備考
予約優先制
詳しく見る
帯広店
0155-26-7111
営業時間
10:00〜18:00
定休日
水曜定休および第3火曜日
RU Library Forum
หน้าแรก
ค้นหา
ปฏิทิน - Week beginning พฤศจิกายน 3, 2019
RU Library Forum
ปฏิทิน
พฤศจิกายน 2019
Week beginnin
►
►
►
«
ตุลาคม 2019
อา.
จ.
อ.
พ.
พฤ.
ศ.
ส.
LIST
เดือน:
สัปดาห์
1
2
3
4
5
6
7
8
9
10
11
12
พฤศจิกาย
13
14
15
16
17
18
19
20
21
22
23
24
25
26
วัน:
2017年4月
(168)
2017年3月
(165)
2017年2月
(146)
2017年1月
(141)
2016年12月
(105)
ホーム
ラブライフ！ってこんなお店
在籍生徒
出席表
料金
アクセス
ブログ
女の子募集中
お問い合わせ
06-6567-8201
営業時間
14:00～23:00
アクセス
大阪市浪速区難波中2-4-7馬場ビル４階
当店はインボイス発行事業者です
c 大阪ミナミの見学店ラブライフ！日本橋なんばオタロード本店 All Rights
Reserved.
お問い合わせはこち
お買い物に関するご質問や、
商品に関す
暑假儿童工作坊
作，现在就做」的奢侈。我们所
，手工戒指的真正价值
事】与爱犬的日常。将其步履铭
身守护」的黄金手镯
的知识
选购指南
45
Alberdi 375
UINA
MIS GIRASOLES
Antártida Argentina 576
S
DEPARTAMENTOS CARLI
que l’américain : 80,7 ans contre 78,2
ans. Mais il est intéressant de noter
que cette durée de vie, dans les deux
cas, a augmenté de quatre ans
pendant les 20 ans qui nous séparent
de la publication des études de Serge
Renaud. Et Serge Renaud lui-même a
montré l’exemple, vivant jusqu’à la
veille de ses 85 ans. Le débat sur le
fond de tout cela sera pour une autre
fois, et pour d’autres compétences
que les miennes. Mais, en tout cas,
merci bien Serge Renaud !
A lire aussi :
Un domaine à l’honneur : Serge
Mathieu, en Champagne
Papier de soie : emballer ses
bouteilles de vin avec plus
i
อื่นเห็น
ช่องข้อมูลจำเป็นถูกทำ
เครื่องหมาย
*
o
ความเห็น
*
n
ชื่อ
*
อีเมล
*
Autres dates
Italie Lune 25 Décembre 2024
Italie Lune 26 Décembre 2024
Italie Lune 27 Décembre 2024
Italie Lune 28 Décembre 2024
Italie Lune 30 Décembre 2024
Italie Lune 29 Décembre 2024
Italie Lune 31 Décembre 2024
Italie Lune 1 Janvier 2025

· · · ·

Repita as linhas acima, começando pela primeira e seguindo até a linha que contém "MIS GIRASOLES", inclusive.

▶ _Resolução do exercício_:
備考
予約優先制
詳しく見る
帯広店
0155-26-7111
営業時間
10:00〜18:00
定休日
水曜定休および第3火曜日
RU Library Forum
หน้าแรก
ค้นหา
ปฏิทิน - Week beginning พฤศจิกายน 3, 2019
RU Library Forum
ปฏิทิน
พฤศจิกายน 2019
Week beginnin
►
►
►
«
ตุลาคม 2019
อา.
จ.
อ.
พ.
พฤ.
ศ.
ส.
LIST
เดือน:
สัปดาห์
1
2
3
4
5
6
7
8
9
10
11
12
พฤศจิกาย
13
14
15
16
17
18
19
20
21
22
23
24
25
26
วัน:
2017年4月
(168)
2017年3月
(165)
2017年2月
(146)
2017年1月
(141)
2016年12月
(105)
ホーム
ラブライフ！ってこんなお店
在籍生徒
出席表
料金
アクセス
ブログ
女の子募集中
お問い合わせ
06-6567-8201
営業時間
14:00～23:00
アクセス
大阪市浪速区難波中2-4-7馬場ビル４階
当店はインボイス発行事業者です
c 大阪ミナミの見学店ラブライフ！日本橋なんばオタロード本店 All Rights
Reserved.
お問い合わせはこち
お買い物に関するご質問や、
商品に関す
暑假儿童工作坊
作，现在就做」的奢侈。我们所
，手工戒指的真正价值
事】与爱犬的日常。将其步履铭
身守护」的黄金手镯
的知识
选购指南
45
Alberdi 375
UINA
MIS GIRASOLES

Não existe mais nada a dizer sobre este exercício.